Pitfalls of early success in music industry

I refer to Eddino Abdul Hadi's article Singapore Stars Arising (Life, Sept 21).

Congratulations are in order for the young singer-songwriters who have signed multi-rights deals with record labels, scored gigs at music festivals and embarked on international tours even before they have released an EP.

Kudos to the record companies, music festival and tour organisers who have boldly taken on these budding singer-songwriters so early in their careers.

Indeed, things are looking bright for young musicians here.

Then why am I so apprehensive about the current state and the future of music creation in Singapore?

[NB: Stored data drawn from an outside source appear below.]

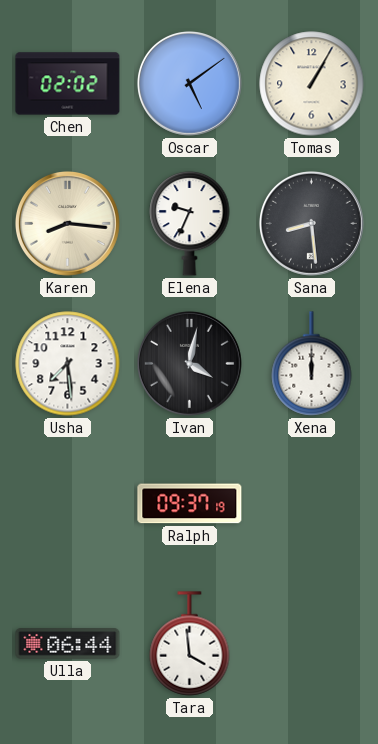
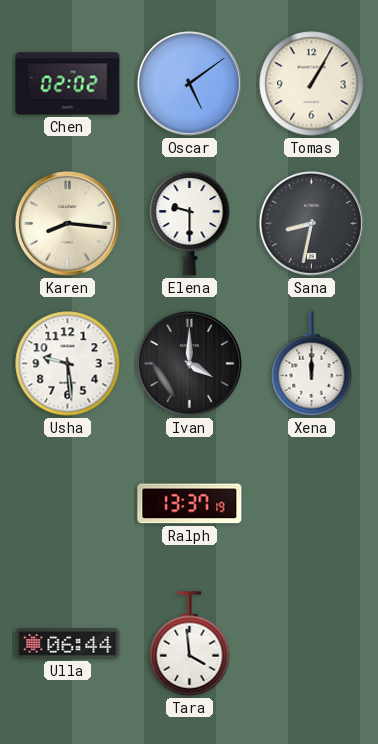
Elena: 9:34 -> 9:30
Sana: 8:29 -> 8:32
Usha: 7:29 -> 9:29
Ivan: 4:02 -> 4:00
Ralph: 09:37 -> 13:37
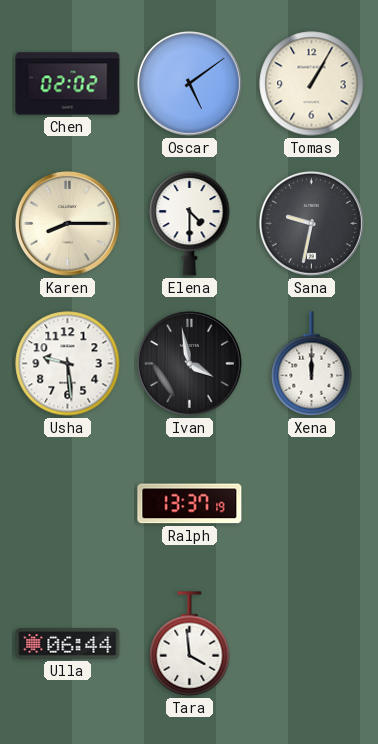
Karen: 8:16 -> 8:15
Elena: 9:30 -> 4:30
Sana: 8:32 -> 9:32
Ivan: 4:00 -> 3:58
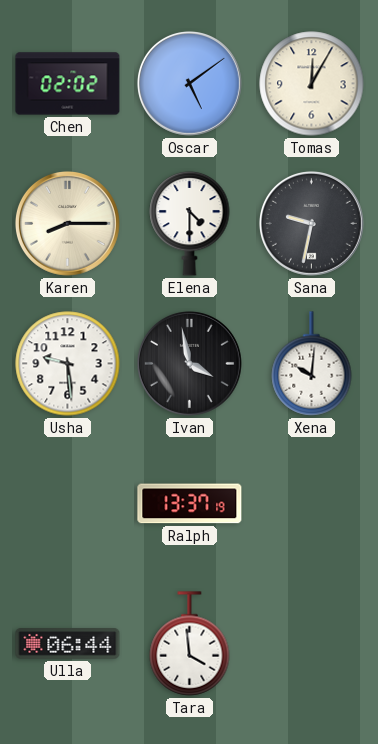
Tomas: 1:05 -> 12:05
Xena: 12:00 -> 10:01
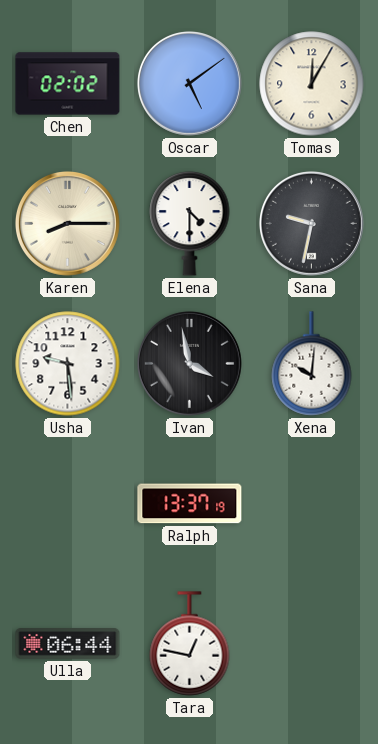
Tara: 3:59 -> 12:47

The answer is that I am not just looking out for good home-grown singer-songwriters and bands, but great ones.

I am basically longing for the same frisson when I first heard Humpback Oak and Lunarin's debut albums.

Early success for these young musicians is a double-edged sword. It is great to have affirmation of one's talent and be able to pay the bills so soon in one's career.

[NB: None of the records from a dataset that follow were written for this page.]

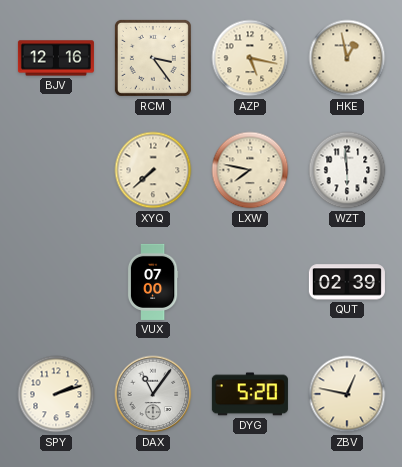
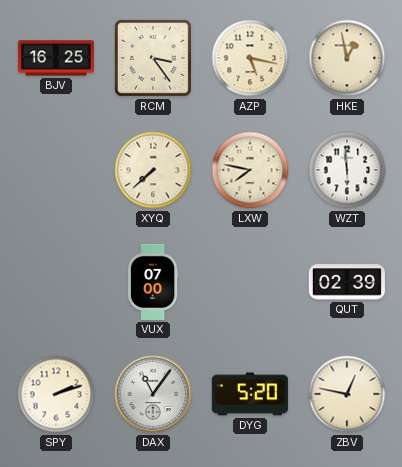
BJV: 12:16 -> 16:25
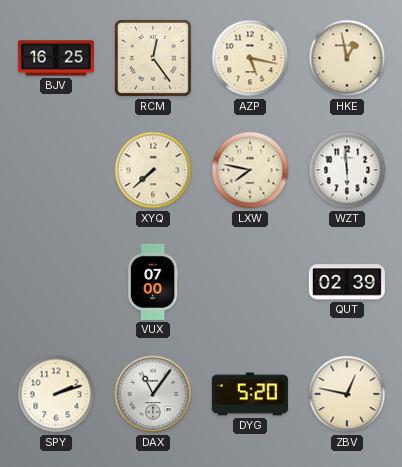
RCM: 3:24 -> 12:24
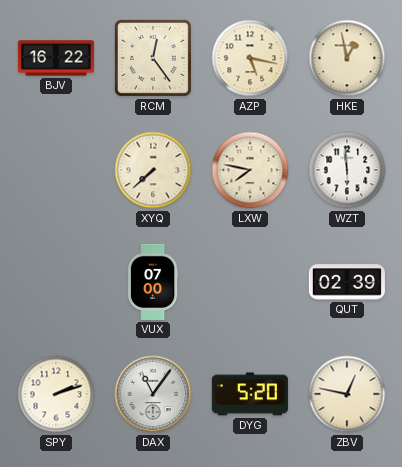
BJV: 16:25 -> 16:22
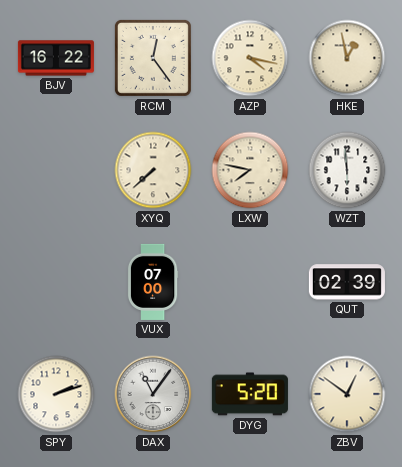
AZP: 5:17 -> 4:17
ZBV: 12:47 -> 12:51
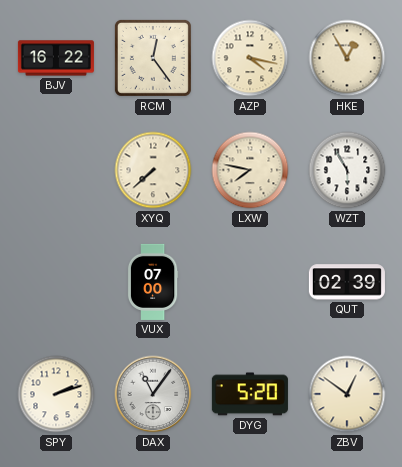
HKE: 12:58 -> 12:55
WZT: 5:59 -> 5:55
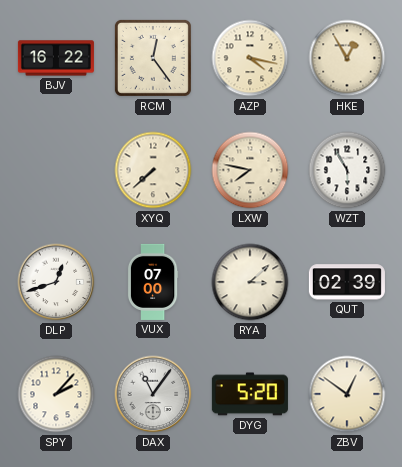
DLP: none -> 12:42
RYA: none -> 3:08
SPY: 2:12 -> 2:07
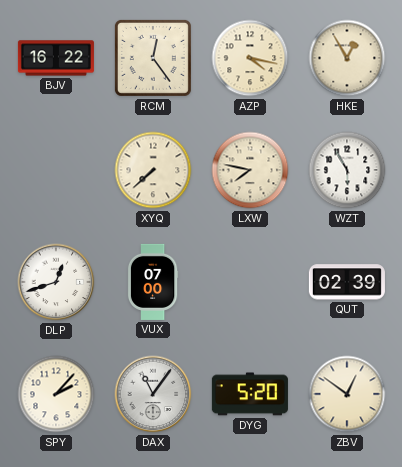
RYA: 3:08 -> none
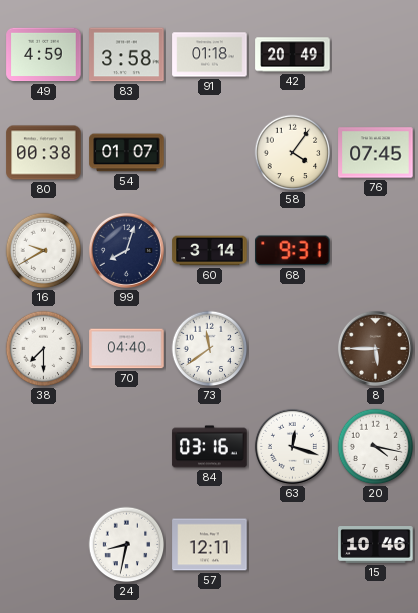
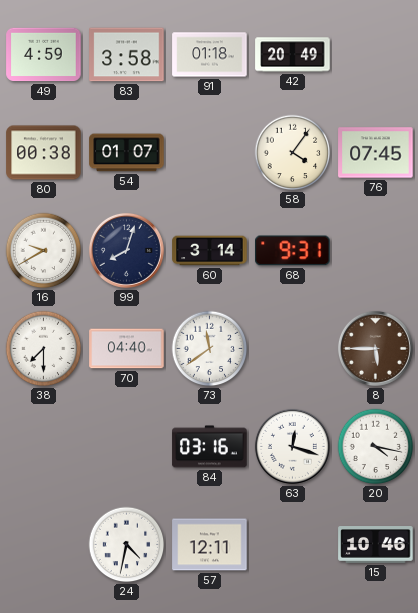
24: 8:32 -> 4:32
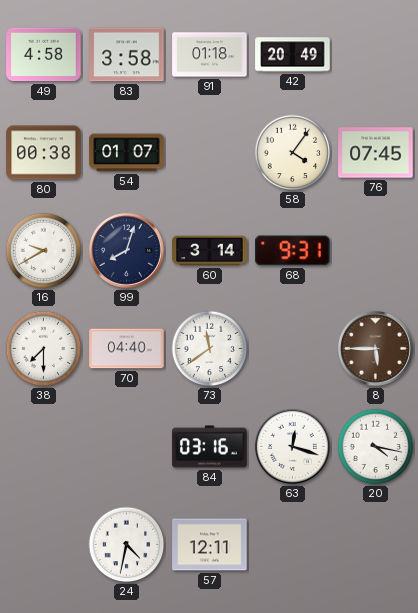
49: 4:59 -> 4:58
15: 10:46 -> none
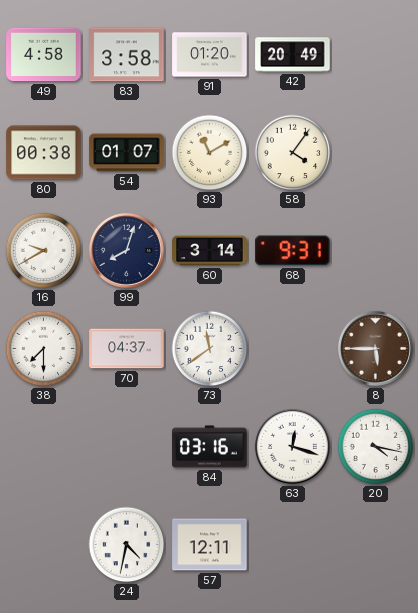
91: 01:18 -> 01:20
93: none -> 11:10
76: 07:45 -> none
70: 04:40 -> 04:37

On the flip side, much of that affirmation stems from the intrinsic market pressure faced by the record companies and tour organisers.

Their modus operandi is to grab these youngsters before their competitors do.

It begs the question of the kind of musicians we will produce if they are validated on the basis of a limited oeuvre.

With barely a few songs to their name, but so much bestowed upon them already, these budding musicians really have it good.

What may happen is that they believe the hype about themselves and rest on their laurels, failing to push themselves to produce great music.

Unfulfilled potential is a real consequence of such early success. And we music lovers who expect so much more from our home-grown musicians will be the poorer for it.